THE FOURTH REPORT from the Intergovernmental Panel on Climate Change states that “Warming of the climate system is unequivocal…”. It further states that there is a “very high confidence that the global average net effect of human activities since 1750 has been one of warming.” One of the proposed technologies that may play a role in the transition to a low-carbon economy is carbon dioxide capture and storage (CCS). The widespread adoption of CCS will require the transportation of the CO2 from where it is captured to where it is to be stored. Pipelines can be expected to play a significant role in the required transportation infrastructure.
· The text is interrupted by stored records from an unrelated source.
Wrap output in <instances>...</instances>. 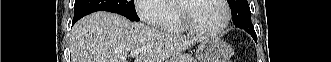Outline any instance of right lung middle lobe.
Returning <instances> with one entry per match:
<instances>
[{"instance_id":"1","label":"right lung middle lobe","mask_w":331,"mask_h":62,"mask_svg":"<svg viewBox=\"0 0 331 62\" xmlns=\"http://www.w3.org/2000/svg\"><path fill=\"white\" fill-rule=\"evenodd\" d=\"M101 10L121 14L131 21H139L134 0H75L73 19L79 20Z\"/></svg>"}]
</instances>
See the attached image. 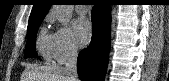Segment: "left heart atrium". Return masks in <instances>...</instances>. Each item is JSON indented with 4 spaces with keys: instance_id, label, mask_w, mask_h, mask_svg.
I'll use <instances>...</instances> for the list:
<instances>
[{
    "instance_id": "1",
    "label": "left heart atrium",
    "mask_w": 169,
    "mask_h": 81,
    "mask_svg": "<svg viewBox=\"0 0 169 81\" xmlns=\"http://www.w3.org/2000/svg\"><path fill=\"white\" fill-rule=\"evenodd\" d=\"M73 30H74V36L78 44L86 45L90 41L91 24L86 18L81 17L77 19L74 22Z\"/></svg>"
}]
</instances>
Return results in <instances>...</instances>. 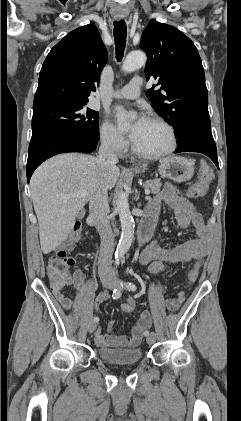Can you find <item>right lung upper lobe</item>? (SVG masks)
<instances>
[{
    "label": "right lung upper lobe",
    "instance_id": "cb5924a9",
    "mask_svg": "<svg viewBox=\"0 0 241 421\" xmlns=\"http://www.w3.org/2000/svg\"><path fill=\"white\" fill-rule=\"evenodd\" d=\"M106 62L107 50L94 23L73 30L45 59L33 108L56 102L87 103Z\"/></svg>",
    "mask_w": 241,
    "mask_h": 421
}]
</instances>
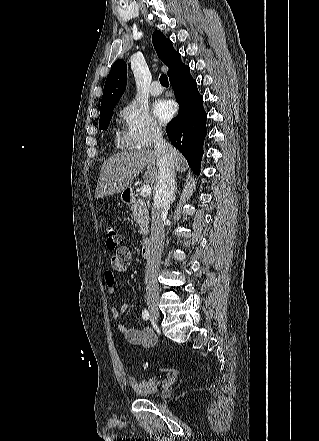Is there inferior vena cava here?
I'll use <instances>...</instances> for the list:
<instances>
[{"mask_svg":"<svg viewBox=\"0 0 319 441\" xmlns=\"http://www.w3.org/2000/svg\"><path fill=\"white\" fill-rule=\"evenodd\" d=\"M154 149L158 156L159 177L153 196L151 213V252L145 268L146 296H158V268L165 240V219L175 189V167L173 147L163 139L162 132L153 136Z\"/></svg>","mask_w":319,"mask_h":441,"instance_id":"inferior-vena-cava-1","label":"inferior vena cava"}]
</instances>
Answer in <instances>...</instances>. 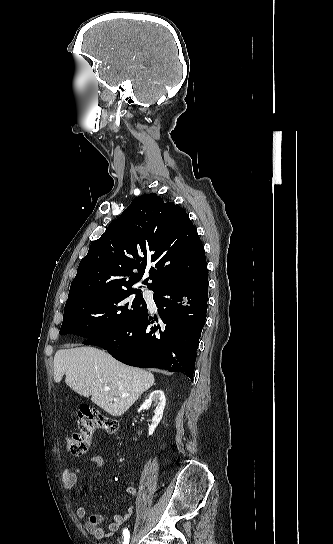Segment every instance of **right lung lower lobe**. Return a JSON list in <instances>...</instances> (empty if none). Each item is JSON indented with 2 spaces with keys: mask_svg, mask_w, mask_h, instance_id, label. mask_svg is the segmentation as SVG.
<instances>
[{
  "mask_svg": "<svg viewBox=\"0 0 333 544\" xmlns=\"http://www.w3.org/2000/svg\"><path fill=\"white\" fill-rule=\"evenodd\" d=\"M154 292L158 317L149 316L146 310L130 325L83 343L102 347L127 365L179 371L192 379L207 312V268Z\"/></svg>",
  "mask_w": 333,
  "mask_h": 544,
  "instance_id": "obj_1",
  "label": "right lung lower lobe"
}]
</instances>
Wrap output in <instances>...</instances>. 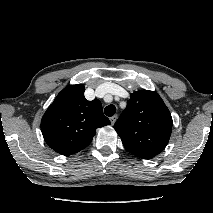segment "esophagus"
I'll return each instance as SVG.
<instances>
[{"label":"esophagus","instance_id":"1","mask_svg":"<svg viewBox=\"0 0 213 213\" xmlns=\"http://www.w3.org/2000/svg\"><path fill=\"white\" fill-rule=\"evenodd\" d=\"M116 120H117V115H114V116L110 117V122H111L112 125H114Z\"/></svg>","mask_w":213,"mask_h":213}]
</instances>
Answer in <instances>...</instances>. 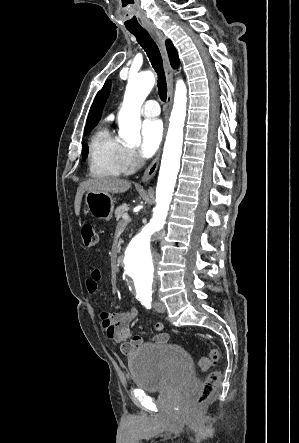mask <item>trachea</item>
<instances>
[{
	"instance_id": "3493384b",
	"label": "trachea",
	"mask_w": 299,
	"mask_h": 443,
	"mask_svg": "<svg viewBox=\"0 0 299 443\" xmlns=\"http://www.w3.org/2000/svg\"><path fill=\"white\" fill-rule=\"evenodd\" d=\"M145 50L154 70L158 76V95L165 102L167 98V83L163 69V61L158 46L145 29L129 30Z\"/></svg>"
}]
</instances>
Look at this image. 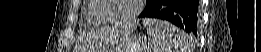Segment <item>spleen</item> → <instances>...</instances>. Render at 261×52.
<instances>
[{
  "label": "spleen",
  "mask_w": 261,
  "mask_h": 52,
  "mask_svg": "<svg viewBox=\"0 0 261 52\" xmlns=\"http://www.w3.org/2000/svg\"><path fill=\"white\" fill-rule=\"evenodd\" d=\"M150 52H193L192 37L184 31L157 19H145Z\"/></svg>",
  "instance_id": "obj_1"
}]
</instances>
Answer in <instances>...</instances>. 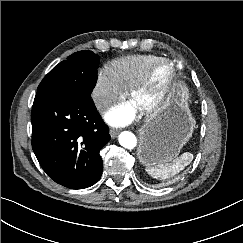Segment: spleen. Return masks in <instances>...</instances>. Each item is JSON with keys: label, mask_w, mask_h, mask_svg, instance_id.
<instances>
[{"label": "spleen", "mask_w": 243, "mask_h": 243, "mask_svg": "<svg viewBox=\"0 0 243 243\" xmlns=\"http://www.w3.org/2000/svg\"><path fill=\"white\" fill-rule=\"evenodd\" d=\"M193 160V154L185 152L171 163H161L153 166H147L146 172L156 179H168L182 171Z\"/></svg>", "instance_id": "spleen-1"}]
</instances>
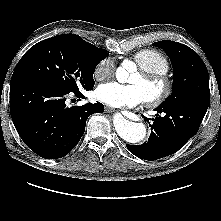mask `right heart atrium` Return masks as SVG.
<instances>
[{
  "mask_svg": "<svg viewBox=\"0 0 221 221\" xmlns=\"http://www.w3.org/2000/svg\"><path fill=\"white\" fill-rule=\"evenodd\" d=\"M114 74V62L111 58L102 59L94 68L93 76L98 81L110 78Z\"/></svg>",
  "mask_w": 221,
  "mask_h": 221,
  "instance_id": "right-heart-atrium-1",
  "label": "right heart atrium"
}]
</instances>
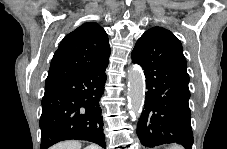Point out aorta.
<instances>
[{
    "instance_id": "aorta-1",
    "label": "aorta",
    "mask_w": 227,
    "mask_h": 149,
    "mask_svg": "<svg viewBox=\"0 0 227 149\" xmlns=\"http://www.w3.org/2000/svg\"><path fill=\"white\" fill-rule=\"evenodd\" d=\"M145 77L141 69L132 66L128 70V105L134 119L138 118L145 101Z\"/></svg>"
}]
</instances>
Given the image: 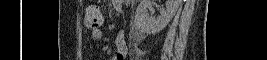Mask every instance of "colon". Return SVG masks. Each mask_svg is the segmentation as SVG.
Returning <instances> with one entry per match:
<instances>
[{
	"label": "colon",
	"mask_w": 267,
	"mask_h": 60,
	"mask_svg": "<svg viewBox=\"0 0 267 60\" xmlns=\"http://www.w3.org/2000/svg\"><path fill=\"white\" fill-rule=\"evenodd\" d=\"M84 21L85 25L90 29L99 27L102 23L100 9L96 6L88 7L85 11Z\"/></svg>",
	"instance_id": "1"
}]
</instances>
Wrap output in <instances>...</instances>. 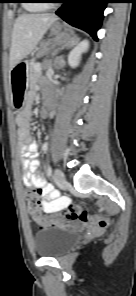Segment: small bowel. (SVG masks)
<instances>
[{
  "mask_svg": "<svg viewBox=\"0 0 136 296\" xmlns=\"http://www.w3.org/2000/svg\"><path fill=\"white\" fill-rule=\"evenodd\" d=\"M47 86V82H43ZM35 99V93L30 91L27 99V107L16 115L18 126V139L22 155L23 183L26 186H34L44 197L41 210L45 213L56 212L69 203L66 197H60L59 192L46 182L40 160L37 156V143L31 137L30 117L31 104Z\"/></svg>",
  "mask_w": 136,
  "mask_h": 296,
  "instance_id": "obj_1",
  "label": "small bowel"
}]
</instances>
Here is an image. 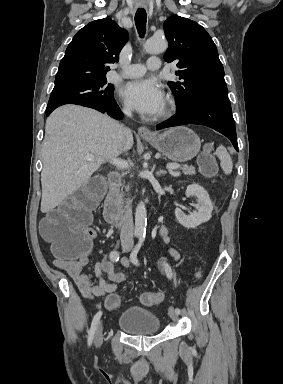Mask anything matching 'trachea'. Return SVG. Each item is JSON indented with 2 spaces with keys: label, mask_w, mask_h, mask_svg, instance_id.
<instances>
[{
  "label": "trachea",
  "mask_w": 283,
  "mask_h": 384,
  "mask_svg": "<svg viewBox=\"0 0 283 384\" xmlns=\"http://www.w3.org/2000/svg\"><path fill=\"white\" fill-rule=\"evenodd\" d=\"M146 22L147 17L144 8H138L135 14V25L141 38H143L146 33Z\"/></svg>",
  "instance_id": "1"
}]
</instances>
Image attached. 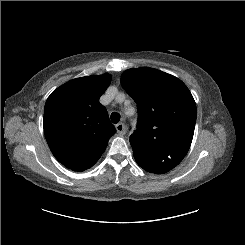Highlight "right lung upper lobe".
Masks as SVG:
<instances>
[{
  "mask_svg": "<svg viewBox=\"0 0 245 245\" xmlns=\"http://www.w3.org/2000/svg\"><path fill=\"white\" fill-rule=\"evenodd\" d=\"M110 82L108 73L76 78L54 90L46 101L45 138L56 159L69 169L92 167L115 133L99 103Z\"/></svg>",
  "mask_w": 245,
  "mask_h": 245,
  "instance_id": "cb5924a9",
  "label": "right lung upper lobe"
}]
</instances>
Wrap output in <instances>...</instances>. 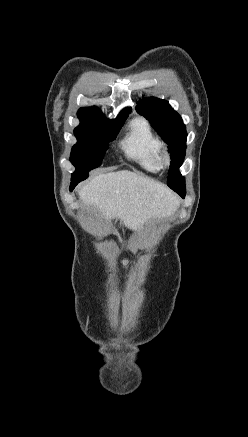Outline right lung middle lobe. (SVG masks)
<instances>
[{
    "mask_svg": "<svg viewBox=\"0 0 248 437\" xmlns=\"http://www.w3.org/2000/svg\"><path fill=\"white\" fill-rule=\"evenodd\" d=\"M125 117L117 121H107L100 124L80 123L74 134L77 143L71 151L70 161L76 167L72 180H84L91 169L100 166L104 154L124 124Z\"/></svg>",
    "mask_w": 248,
    "mask_h": 437,
    "instance_id": "dd1d6c3e",
    "label": "right lung middle lobe"
}]
</instances>
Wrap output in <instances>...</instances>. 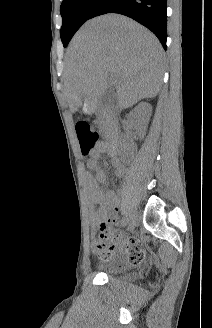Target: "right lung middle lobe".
Here are the masks:
<instances>
[{"instance_id": "1", "label": "right lung middle lobe", "mask_w": 212, "mask_h": 328, "mask_svg": "<svg viewBox=\"0 0 212 328\" xmlns=\"http://www.w3.org/2000/svg\"><path fill=\"white\" fill-rule=\"evenodd\" d=\"M100 0H63L60 13L62 16L61 40L67 46L75 32L90 19V14Z\"/></svg>"}]
</instances>
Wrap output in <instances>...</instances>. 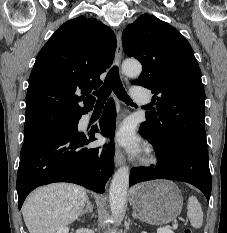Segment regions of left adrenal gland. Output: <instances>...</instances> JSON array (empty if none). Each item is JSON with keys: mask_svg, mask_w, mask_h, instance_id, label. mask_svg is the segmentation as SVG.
<instances>
[{"mask_svg": "<svg viewBox=\"0 0 227 233\" xmlns=\"http://www.w3.org/2000/svg\"><path fill=\"white\" fill-rule=\"evenodd\" d=\"M132 216H133V218H134V219H140V218H139V216L137 215V213H136V210H135V209H133Z\"/></svg>", "mask_w": 227, "mask_h": 233, "instance_id": "left-adrenal-gland-1", "label": "left adrenal gland"}]
</instances>
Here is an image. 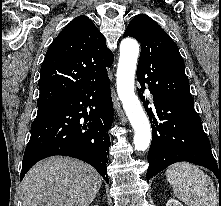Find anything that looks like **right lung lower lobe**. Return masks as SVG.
Returning a JSON list of instances; mask_svg holds the SVG:
<instances>
[{
	"mask_svg": "<svg viewBox=\"0 0 221 206\" xmlns=\"http://www.w3.org/2000/svg\"><path fill=\"white\" fill-rule=\"evenodd\" d=\"M113 120L108 75L78 95L39 108L31 125L20 180L38 161L53 155L83 160L108 182L107 162Z\"/></svg>",
	"mask_w": 221,
	"mask_h": 206,
	"instance_id": "obj_1",
	"label": "right lung lower lobe"
}]
</instances>
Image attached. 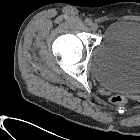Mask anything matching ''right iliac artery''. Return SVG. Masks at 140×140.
<instances>
[{
	"mask_svg": "<svg viewBox=\"0 0 140 140\" xmlns=\"http://www.w3.org/2000/svg\"><path fill=\"white\" fill-rule=\"evenodd\" d=\"M85 23H86L87 25H91V24H92V20L89 19V18H87V19L85 20Z\"/></svg>",
	"mask_w": 140,
	"mask_h": 140,
	"instance_id": "82829eb1",
	"label": "right iliac artery"
}]
</instances>
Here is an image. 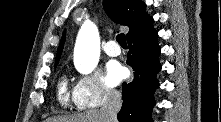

The transportation of CO2 by long-distance transmission pipeline is an established technology; there are examples of CO2 pipelines in USA, Europe, and Africa. The design and operation of a CO2 pipeline is more complicated than a typical hydrocarbon pipeline, because of the highly non-linear thermodynamic properties of CO2 and because it is normally transported in a pipeline as a dense-phase fluid. There are number of issues to be considered. Furthermore, CO2 captured from fossil-fuel power stations may contain different proportions and/or types of impurities from those found in the sources of natural or anthropogenic CO2 transported in existing CO2 pipelines.
Fracture propagation control is one such issue that requires careful consideration in the design of a CO2 pipeline. CO2 pipelines may be more susceptible to long running ductile fractures than hydrocarbon gas pipelines. The need to prevent such propagating fractures imposes either a minimum required toughness (in terms of the Charpy V-notch impact energy) or a requirement for mechanical crack arrestors. Indeed, fracture propagation control has implications for the diameter, wall thickness, and grade of the pipeline, in addition to the Charpy V-notch impact energy of the linepipe steel, because in some situations the requirement for fracture propagation control will dictate the design of a CO2 pipeline.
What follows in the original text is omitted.